A direção fica por conta do competente Christophe Gans, do elogiado O Pacto dos Lobos, de 2001. Gans (que também assina o roteiro) apresenta um trabalho bastante equilibrado e homogêneo, sem altos ou baixos que mereçam ser destacados – com exceção, talvez, do tom fabular que em determinados momentos são exagerados, mas que não comprometem o resultado final. A trama é envolvente e a narrativa se desdobra muito bem no decorrer de suas quase duas horas. Além disso, tecnicamente a produção é caprichada: do belíssimo design de produção aos figurinos e cenários (quase todos digitais, é verdade, porém magníficos), tudo contribui para um filme visualmente atrativo.
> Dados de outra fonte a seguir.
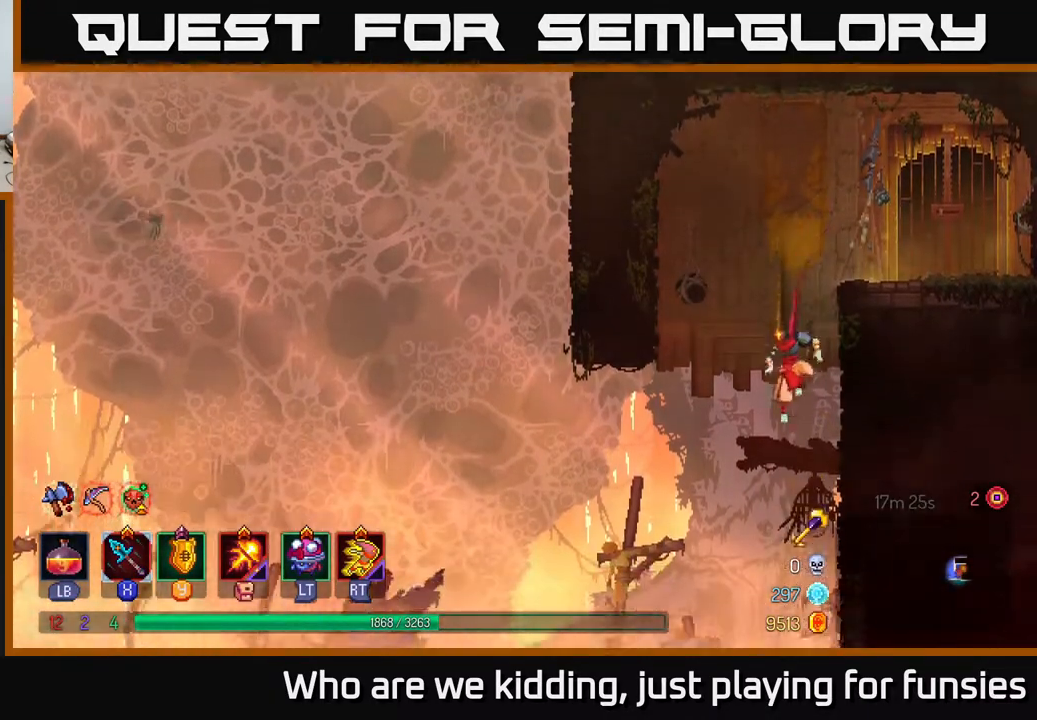
{"buttons": ["B"], "left_stick": "left", "right_stick": "center", "events": [[183, "left_stick", "left"], [350, "right_stick", "center"], [433, "B", "down"]]}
Léa, a nova “queridinha” do cinema francês (principalmente após o polêmico Azul é a Cor Mais Quente) está encantadora diante das telas – apesar da estranha sensação que tenho de que ela sempre tem a mesma expressão. Já o veterano Cassel é competente e mostra boa forma para um quase cinquentão. Juntos, no entanto, me pareceu faltar carisma ao casal – ao menos, a química entre eles não me convenceu. Os demais nomes do elenco cumprem bem a proposta exigida – inclusive as criaturas “fofas” que Bela encontra no castelo (uma tentativa clara de suprir a falta dos simpáticos personagens mágicos da versão Disney).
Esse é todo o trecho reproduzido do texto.